Echocardiographic parameters should be combined with electrocardiographic, clinical, biomarker, and other imaging findings to maximize diagnostic accuracy [18]. It should be noted that cardiac biomarkers (troponins and pro-BNP (brain natriuretic peptide)) remain one of the important diagnostic parameters. And the evaluation of these biomarkers is an integral part of the management of patients with cardiac amyloidosis [18].

For this, cardiac MRI remains a powerful examination which makes it possible to differentiate cardiac amyloidosis from hypertrophic cardiomyopathy (HCM) depending on the late gadolinium enhancement (LGE) model.
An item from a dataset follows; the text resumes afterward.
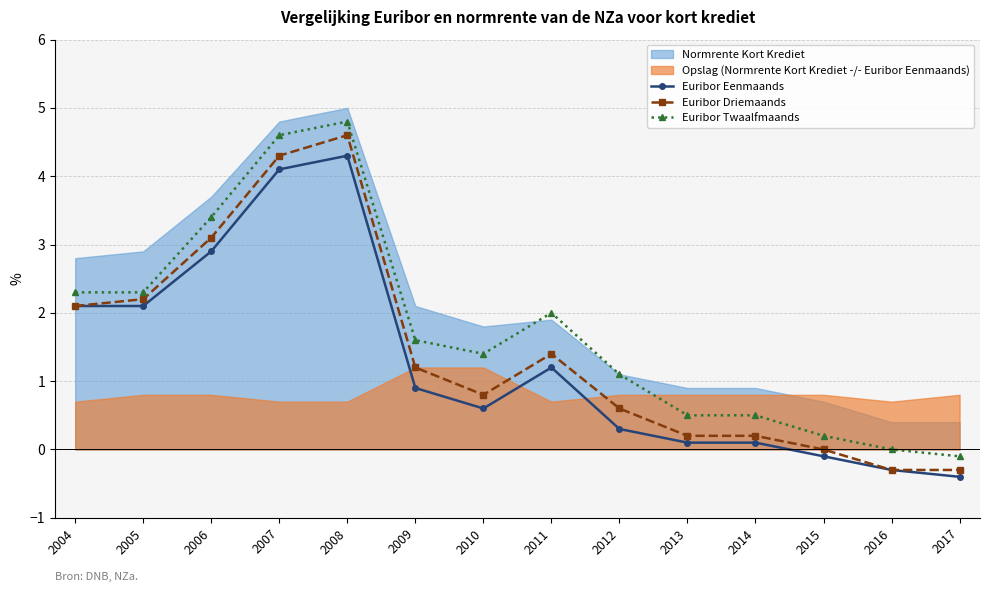

The value of Euribor Eenmaands at 2008 is 4.3. True or false?

True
Despite all the progress, the challenge for effective and rapid diagnosis persists. The only sure diagnosis of cardiac amyloidosis requires an endomyocardial biopsy, which remains the gold standard, as it is virtually 100% accurate. Endomyocardial biopsy is necessary when suspected cardiac amyloidosis is an isolated feature or when the type of cardiac amyloid fibril cannot be identified by other means. In practice, in AA amyloidosis we have other histological evidence. Therefore, the need for endomyocardial biopsy is limited. Cardiac amyloidosis has a poor prognosis, but this differs depending on the type of amyloidosis, stage of heart failure, availability, and response to treatment. The treatment takes several parts: The treatment of heart failure (HF) (beta-blocker, angiotensin-converting enzyme (ACE) inhibitor, or angiotensin II receptor antagonist (ARA II), sodium-glucose cotransporter 2 (SGLT2) inhibitors, or others), which represents the main component, must be used with caution given the risk of complications and harmful drug interactions. The primary goal of treatment for HF is to maintain adequate filling pressures with the balancing peripheral edema and renal failure. Therapies act on the production of amyloid fibril precursor proteins, and new strategies to inhibit the formation of amyloid fibrils or to directly target amyloid deposits. Heart transplantation, although rarely feasible, can be very effective in carefully selected patients. Education, patient involvement, and support are essential for successful management [20]. And finally, the treatment of AA amyloidosis aims to reduce the production of AAS. In addition to etiological treatment with corticosteroids and immunosuppressants, treatment with monoclonal antibodies directed against cytokines, in particular TNF and interleukin-6 (IL-6), is effective in many cases. This type of treatment is targeted not at the level of the amyloid fibrils themselves but rather at the level of the messengers in the acute phase response [21].

Conclusions

AA amyloidosis is rare in ankylosing spondylitis; it is a very serious complication due in particular to the risk of renal damage. Care should be taken in case of cardiac involvement, exceptional in AA amyloidosis, or other unusual organ involvement in AA amyloidosis, such as involvement of the thyroid gland. Our case shows that even when faced with an asymptomatic patient, cardiac involvement must be detected, especially when amyloidosis affects several organs.